Le spectacle de ces millions d’hommes et de femmes chavirant dans une même euphorie est une leçon pour tous les procureurs, de plus en plus méprisants du «droit-de-l’hommisme», ce néologisme dévalorisant qui voudrait assimiler les défenseurs des libertés fondamentales à d’idéologues utopistes.
Hier soir, les Égyptiens nous ont rappelé combien l’aspiration à pouvoir s’exprimer, manifester, contester librement était plus forte que tout le reste. Plus forte que la raison géopolitique. Plus forte, même, que l’exigence de survie économique dans un pays dont les familles ne pouvaient guère se payer le luxe de sacrifier leurs ressources touristiques à un soulèvement.
Ce peuple a pris des risques - beaucoup - pour conquérir ce qu’il considérait comme un affranchissement. Il voulait commencer par se débarrasser de celui qui incarnait une forme de servitude dans laquelle il ne voulait plus se reconnaître. Il y est parvenu à force d’opiniâtreté et de confiance dans son propre destin. Sa victoire est un triomphe contre le scepticisme d’une époque calculatrice qui ne croit même plus au romantisme d’un mouvement de libération nationale.
«Nous l’avons faite», disent-ils avec fierté, cette révolution que les Frères musulmans n’ont pas réussi à leur confisquer. Car les jeunes ont échappé, au moins pour le moment, à l’alternative entre un pouvoir musclé et un ordre islamiste. C’est le combat d’une génération qui n’a connu que le raïs et ses sbires, mais qui n’intègre pas dans ses schémas les guerres israélo-arabes, ni ne veut assumer le prix d’une paix laborieuse.
Une autre histoire commence ce matin dans les brumes des ambiguïtés. Moubarak a renoncé mais le pouvoir réel reste encore entre les mains de ceux qui l’ont soutenu depuis trente ans. Obama a bien réclamé une transition complète vers la démocratie, mais pour l’heure, Washington semble se contenter d’un compromis inespéré : omnisciente, cette armée aux soldats débonnaires n’a-t-elle pas multiplié des gages de sa bonne volonté ?

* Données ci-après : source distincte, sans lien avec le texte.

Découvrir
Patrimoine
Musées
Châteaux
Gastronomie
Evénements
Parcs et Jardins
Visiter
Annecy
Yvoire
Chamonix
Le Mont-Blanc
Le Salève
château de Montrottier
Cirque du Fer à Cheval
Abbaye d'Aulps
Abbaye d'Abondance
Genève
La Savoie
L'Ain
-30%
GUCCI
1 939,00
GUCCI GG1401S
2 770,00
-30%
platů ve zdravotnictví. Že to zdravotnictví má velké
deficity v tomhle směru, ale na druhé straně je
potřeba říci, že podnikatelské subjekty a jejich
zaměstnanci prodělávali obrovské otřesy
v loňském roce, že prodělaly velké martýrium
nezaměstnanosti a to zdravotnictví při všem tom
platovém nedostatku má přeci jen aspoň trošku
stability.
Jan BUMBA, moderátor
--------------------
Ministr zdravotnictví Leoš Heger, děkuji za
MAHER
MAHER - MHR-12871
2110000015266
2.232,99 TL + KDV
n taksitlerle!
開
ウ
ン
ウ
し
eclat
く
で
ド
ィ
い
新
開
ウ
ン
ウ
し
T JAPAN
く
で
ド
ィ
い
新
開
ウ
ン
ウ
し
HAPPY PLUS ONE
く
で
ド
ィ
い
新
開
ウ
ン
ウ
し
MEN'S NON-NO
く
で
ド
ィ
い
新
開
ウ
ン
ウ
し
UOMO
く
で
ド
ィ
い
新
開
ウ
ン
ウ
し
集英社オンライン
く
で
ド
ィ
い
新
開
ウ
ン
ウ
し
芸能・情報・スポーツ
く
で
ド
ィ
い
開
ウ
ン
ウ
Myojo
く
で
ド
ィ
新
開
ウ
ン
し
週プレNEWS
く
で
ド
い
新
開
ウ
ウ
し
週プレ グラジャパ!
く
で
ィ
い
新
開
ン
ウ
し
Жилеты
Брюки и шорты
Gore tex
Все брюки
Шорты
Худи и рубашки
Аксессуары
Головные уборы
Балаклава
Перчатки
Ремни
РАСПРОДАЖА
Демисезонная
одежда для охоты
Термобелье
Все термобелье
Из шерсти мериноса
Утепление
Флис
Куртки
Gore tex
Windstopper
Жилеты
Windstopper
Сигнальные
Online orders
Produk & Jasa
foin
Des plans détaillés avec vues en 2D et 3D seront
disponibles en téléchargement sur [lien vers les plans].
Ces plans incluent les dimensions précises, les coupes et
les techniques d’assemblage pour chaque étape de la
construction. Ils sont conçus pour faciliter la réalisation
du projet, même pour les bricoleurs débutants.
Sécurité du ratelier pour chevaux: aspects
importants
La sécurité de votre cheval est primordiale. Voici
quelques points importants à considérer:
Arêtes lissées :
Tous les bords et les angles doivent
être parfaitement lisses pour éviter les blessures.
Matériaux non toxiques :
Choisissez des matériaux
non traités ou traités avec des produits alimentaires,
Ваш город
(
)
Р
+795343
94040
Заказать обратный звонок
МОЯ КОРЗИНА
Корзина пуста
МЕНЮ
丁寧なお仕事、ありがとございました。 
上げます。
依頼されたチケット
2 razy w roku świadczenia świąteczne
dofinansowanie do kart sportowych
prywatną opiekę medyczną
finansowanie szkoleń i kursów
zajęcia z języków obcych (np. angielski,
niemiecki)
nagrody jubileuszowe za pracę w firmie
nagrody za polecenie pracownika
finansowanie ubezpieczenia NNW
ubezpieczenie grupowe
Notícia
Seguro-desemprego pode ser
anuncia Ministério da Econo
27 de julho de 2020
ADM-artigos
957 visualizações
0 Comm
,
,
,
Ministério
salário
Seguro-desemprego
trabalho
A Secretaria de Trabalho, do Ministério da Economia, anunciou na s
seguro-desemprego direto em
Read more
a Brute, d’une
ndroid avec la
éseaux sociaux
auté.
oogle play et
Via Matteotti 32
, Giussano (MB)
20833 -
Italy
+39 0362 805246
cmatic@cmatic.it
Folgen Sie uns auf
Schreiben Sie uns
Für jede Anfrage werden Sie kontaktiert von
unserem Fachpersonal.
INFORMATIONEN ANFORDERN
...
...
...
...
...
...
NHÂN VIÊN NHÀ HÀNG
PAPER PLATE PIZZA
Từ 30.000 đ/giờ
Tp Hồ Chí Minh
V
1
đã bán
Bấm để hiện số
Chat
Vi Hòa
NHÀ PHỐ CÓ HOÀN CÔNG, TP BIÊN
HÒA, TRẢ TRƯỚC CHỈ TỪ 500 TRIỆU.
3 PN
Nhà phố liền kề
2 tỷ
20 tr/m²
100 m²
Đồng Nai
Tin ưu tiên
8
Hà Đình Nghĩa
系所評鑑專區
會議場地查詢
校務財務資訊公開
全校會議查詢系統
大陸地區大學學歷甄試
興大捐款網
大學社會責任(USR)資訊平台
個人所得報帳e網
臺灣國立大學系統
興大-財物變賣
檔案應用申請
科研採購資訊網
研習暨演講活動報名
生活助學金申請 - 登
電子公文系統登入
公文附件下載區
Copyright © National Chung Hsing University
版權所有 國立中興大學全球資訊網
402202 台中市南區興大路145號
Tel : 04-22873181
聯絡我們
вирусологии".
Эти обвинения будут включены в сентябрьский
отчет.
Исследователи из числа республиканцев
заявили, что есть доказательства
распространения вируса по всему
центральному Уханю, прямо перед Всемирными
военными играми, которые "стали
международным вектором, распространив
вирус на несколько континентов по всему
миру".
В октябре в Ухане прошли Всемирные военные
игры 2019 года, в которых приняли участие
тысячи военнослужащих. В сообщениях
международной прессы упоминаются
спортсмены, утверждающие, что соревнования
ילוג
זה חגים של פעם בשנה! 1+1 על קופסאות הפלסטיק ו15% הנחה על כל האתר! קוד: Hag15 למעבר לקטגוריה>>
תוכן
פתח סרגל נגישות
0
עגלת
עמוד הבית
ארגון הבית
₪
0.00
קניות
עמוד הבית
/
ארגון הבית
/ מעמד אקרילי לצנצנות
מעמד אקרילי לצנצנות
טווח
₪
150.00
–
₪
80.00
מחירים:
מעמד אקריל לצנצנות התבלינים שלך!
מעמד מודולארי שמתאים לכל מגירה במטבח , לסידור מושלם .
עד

Le Caire, c’est vrai, a des airs du Lisbonne de 1975, quand les officiers se prenaient pour des révolutionnaires. Le papyrus a le parfum des œillets qui exhalaient cette même insouciance provisoire avant d’être happé par l’inconnu politique. Il flotte ce matin dans un vent contrariant. Celui de toutes les incertitudes.